The mhd file is a text file and you are writing a floating number, so there is a conversion to string that happens along the way. Generally speaking, this conversion has a limited precision and may be different from the actual binary value stored in the variable. To maintain precision it is better to use a binary format.

Having said this, the representation of the spacing when read back as an image is what you expect it to be:

Thanks a lot for the reply. I tried the code and the spacing read from the result image is 0.075015 but the spacing text in result.mhd is still 0.075014999999999998.

The reason I hope the spacing can be exactly same in .mhd file is, the user may open the mhd file in a text editor and complain that the spacing values are not exactly the same. You said “To maintain precision it is better to use a binary format.” Which format do you refer to?

The scenario you are describing is dangerous. You don’t want to enable folks who are not very knowledgeable to easily make changes to the image metadata. Using a text editor anyone can make catastrophic changes to the image spacing, origin etc. As a rule of thumb, prefer data integrity over ease of data manipulation.

With respect to binary formats there are many. You can use the single file version of the meta-image mha or other common formats such as nrrd or nii.gz. See this page for the list of supported file types.

The reason that “0.075015” will be printed as “0.075014999999999998” into the file is because of the conversions between the binary representation and the text representation of the number. If you want exact, then do as Sam has suggested and go with a binary format.

Well, I would recommend to not do that. It seems that two different meanings of “binary” is mixed here.

Binary (raw) vs. plain text (string): Advantage of storing metadata as plain text is that it is directly accessible to humans, without some custom parser implementation, and generally it is more flexible. Advantage of storing values in binary representation is that parsing can be simpler and faster.

Binary (base 2) vs. decimal (base 10): We use base 10 for displaying numbers, while base 2 is more efficient for computations. Most numbers in base 10 require infinite number of digits in base 2. For example, 1/10 in base 10 is finite (0.1), while in base 2 it is infinite (0.00011001100110011001100110011001100…). For the specific 0.075015 value that is discussed above, you cannot exactly represent as either a float or double. Closest float is 0.075015000998973846435546875, closest double is 0.0750149999999999983479881393578 (source). So, in general when we convert a displayed number (decimal string) into binary representation then information is lost. We don’t worry about this much, though, because this loss is insignificant and usually the only place where it comes up is display and some rookie programming errors (e.g., using exact comparison for floating-point numbers).

Practical consequences:

“Binary” (in any sense) is not “exact” if the goal is to exactly store a displayed number. If you want exact, go with base 10 (which can losslessly store any finite base 2 or base 10 number) and for additional convenience go with plain text. Note that many file formats, such as DICOM (that stores most numbers in “decimal string” representation), NRRD, MetaIO, etc. do exactly this. In contrast, you cannot store displayed numbers exactly if you use NIFTI format (although I admit that this is not a practically relevant limitation because we typically drop the exact spacing value much earlier: when we read the the image from DICOM; and the loss of accuracy is negligible anyway).

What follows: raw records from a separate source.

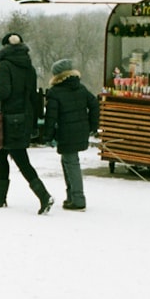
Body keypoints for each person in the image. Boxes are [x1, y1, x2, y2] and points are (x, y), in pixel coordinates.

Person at [0, 32, 54, 214]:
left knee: (21, 160)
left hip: (9, 117)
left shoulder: (5, 66)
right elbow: (33, 95)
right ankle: (0, 197)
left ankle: (44, 196)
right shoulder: (29, 68)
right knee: (1, 154)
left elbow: (5, 92)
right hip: (24, 116)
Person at [43, 58, 100, 212]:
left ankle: (78, 199)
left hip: (66, 132)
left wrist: (47, 136)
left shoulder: (55, 92)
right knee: (68, 161)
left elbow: (51, 117)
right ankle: (71, 197)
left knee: (71, 162)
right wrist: (92, 125)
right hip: (80, 130)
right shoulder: (80, 88)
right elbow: (94, 104)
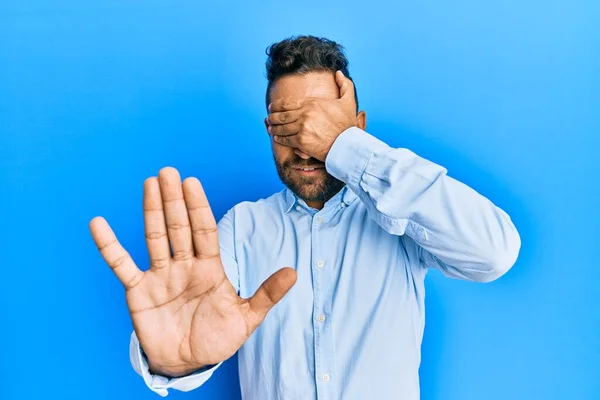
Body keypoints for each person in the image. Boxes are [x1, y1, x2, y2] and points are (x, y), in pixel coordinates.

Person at [90, 35, 521, 400]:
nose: (303, 147)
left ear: (358, 127)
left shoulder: (403, 214)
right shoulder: (243, 227)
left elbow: (494, 253)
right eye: (286, 127)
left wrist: (347, 148)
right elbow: (191, 327)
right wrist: (174, 361)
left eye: (317, 126)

Since the lossy conversion to base 2 (IEEE754 single or double precision) is practically inevitable (because efficient implementation of floating-point operations is important and the loss during conversion is negligible), people who have access to raw data must be educated on limitations of base 2 floating point representations. For example, this Python tutorial page provides a really good summary.

How? A 32 bit floating point number has 7.2 digits of precision. I’ll round up to 8 since that seems pretty common. So I’m not sure how you are expressing a 32 bit floating point number with 28 digits? Even a 64 bit float only has 16 digits of precision.

0.0750150 // 32 bit float
0.075014999999999 // 64 bit float

are all the digits you are allowed. Whether or not IEEE-754 can actually display that number is the next question. Base 2 can only display certain floating point numbers as you point out. There are great articles on the internet that explain in detail why.

@lassoan points still stand. Essentially, there are tradeoffs to how you store floating point numbers and the methods that are employed to convert them between their various representations.

I included a link to the source in my post above. It is the exact value of the closest float. There may be numbers with less digits that are closest to the same float, but this is the exact value.